Crispy Green targets kosher snack market

By Neil Merrett

- Last updated on GMT

Related tags: Fruit

Crispy Green, a low-calorie snack maker, has launched
new freeze dried products, part of a strategy to
enter the growing international market for kosher-certified foods.

Having recently acquired kosher certification, US-based Crispy Green claims that its freeze dried snacks made from fruit targets the lower calorie and low sugar segments, and the emerging market for products complying to religious standards. The kosher certification outlines permissible standards under which meats can be produced and eaten according to the rules of Judaism.
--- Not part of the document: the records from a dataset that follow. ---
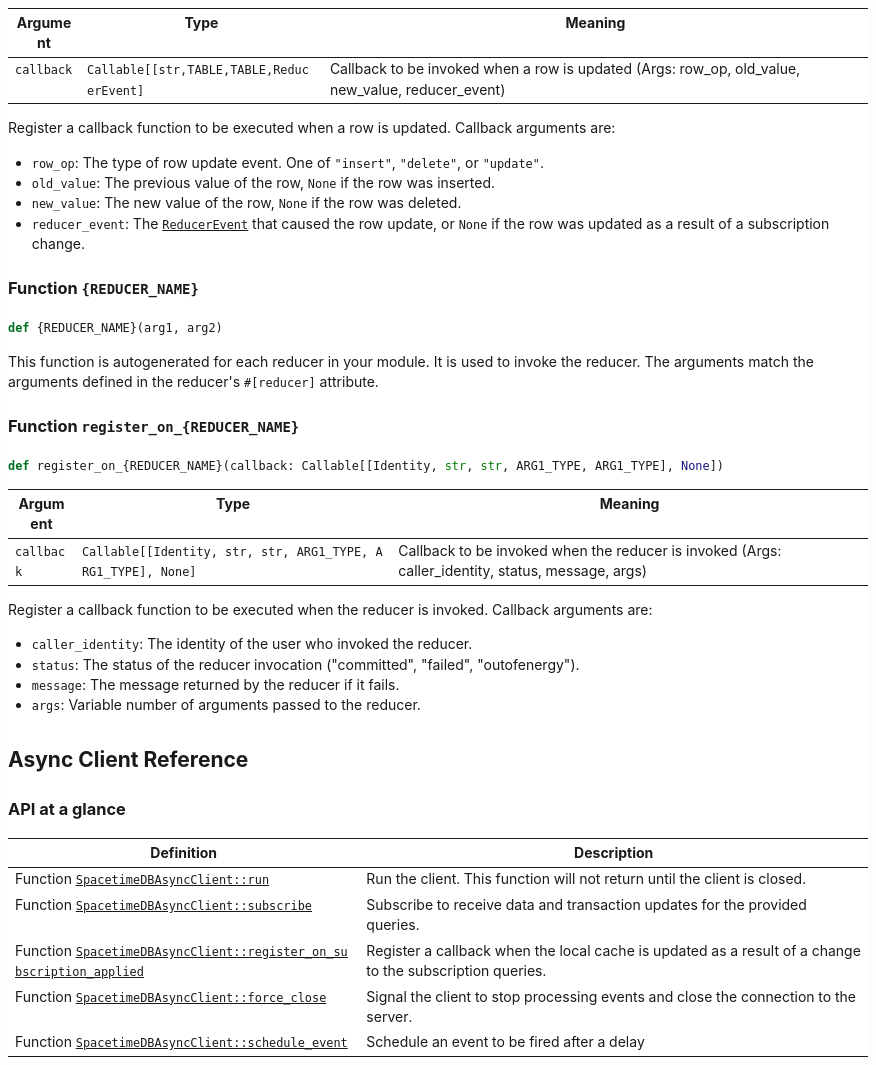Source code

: | Argument   | Type                                      | Meaning                                                                                          |
| ---------- | ----------------------------------------- | ------------------------------------------------------------------------------------------------ |
| `callback` | `Callable[[str,TABLE,TABLE,ReducerEvent]` | Callback to be invoked when a row is updated (Args: row_op, old_value, new_value, reducer_event) |

Register a callback function to be executed when a row is updated. Callback arguments are:

- `row_op`: The type of row update event. One of `"insert"`, `"delete"`, or `"update"`.
- `old_value`: The previous value of the row, `None` if the row was inserted.
- `new_value`: The new value of the row, `None` if the row was deleted.
- `reducer_event`: The [`ReducerEvent`](#type-reducerevent) that caused the row update, or `None` if the row was updated as a result of a subscription change.

### Function `{REDUCER_NAME}`

```python
def {REDUCER_NAME}(arg1, arg2)
```

This function is autogenerated for each reducer in your module. It is used to invoke the reducer. The arguments match the arguments defined in the reducer's `#[reducer]` attribute.

### Function `register_on_{REDUCER_NAME}`

```python
def register_on_{REDUCER_NAME}(callback: Callable[[Identity, str, str, ARG1_TYPE, ARG1_TYPE], None])
```

| Argument   | Type                                                         | Meaning                                                                                           |
| ---------- | ------------------------------------------------------------ | ------------------------------------------------------------------------------------------------- |
| `callback` | `Callable[[Identity, str, str, ARG1_TYPE, ARG1_TYPE], None]` | Callback to be invoked when the reducer is invoked (Args: caller_identity, status, message, args) |

Register a callback function to be executed when the reducer is invoked. Callback arguments are:

- `caller_identity`: The identity of the user who invoked the reducer.
- `status`: The status of the reducer invocation ("committed", "failed", "outofenergy").
- `message`: The message returned by the reducer if it fails.
- `args`: Variable number of arguments passed to the reducer.

## Async Client Reference

### API at a glance

| Definition                                                                                                        | Description                                                                                              |
| ----------------------------------------------------------------------------------------------------------------- | -------------------------------------------------------------------------------------------------------- |
| Function [`SpacetimeDBAsyncClient::run`](#function-run)                                                           | Run the client. This function will not return until the client is closed.                                |
| Function [`SpacetimeDBAsyncClient::subscribe`](#function-subscribe)                                               | Subscribe to receive data and transaction updates for the provided queries.                              |
| Function [`SpacetimeDBAsyncClient::register_on_subscription_applied`](#function-register_on_subscription_applied) | Register a callback when the local cache is updated as a result of a change to the subscription queries. |
| Function [`SpacetimeDBAsyncClient::force_close`](#function-force_close)                                           | Signal the client to stop processing events and close the connection to the server.                      |
| Function [`SpacetimeDBAsyncClient::schedule_event`](#function-schedule_event)                                     | Schedule an event to be fired after a delay                                                              |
Crispy Green obtained the certification at the end of last month though the SKS Shatz Kosher organisation. Group president and founder Angela Liuclaims claims the move will further expand Crispy Green's market. "Gaining the SKS Shatz kosher certification is an important step for our company and our Crispy Fruit products not only to satisfy the demands of our large kosher customer base, but also to further enforce the high quality standards we set for our products,"​ she stated. The certification means that the group's Crispy Fruit products, which come in four flavour varieties -- apple, apricot, peach and pineapple -- can all be sold in the growing US kosher foods segment. Research by Mintel bears witness to the vast difference in size between the US and European kosher markets. The database contains about 12,000 entries of new products introduced in the US in the last five years, compared to less than 400 in Europe. French ingredients firm Solabia recently introduced continuous kosher production of its peptones and hydrolysates at its plant in Beauvais, France, in order to meet demand quickly and help reduce costs. Peptones - enzymatic digests of plant of animal protein - are used by the agri-food industries for the production of starter cultures or probiotics for dairy or food. Solabia has now transfered all production of meat peptones to its facility in Brazil, so it is not longer making any products that could contaminate the line in France. This is not the first time they have made kosher products, but Miller said that the company made be "somewhat unique, in that most people do it on a campaign basis".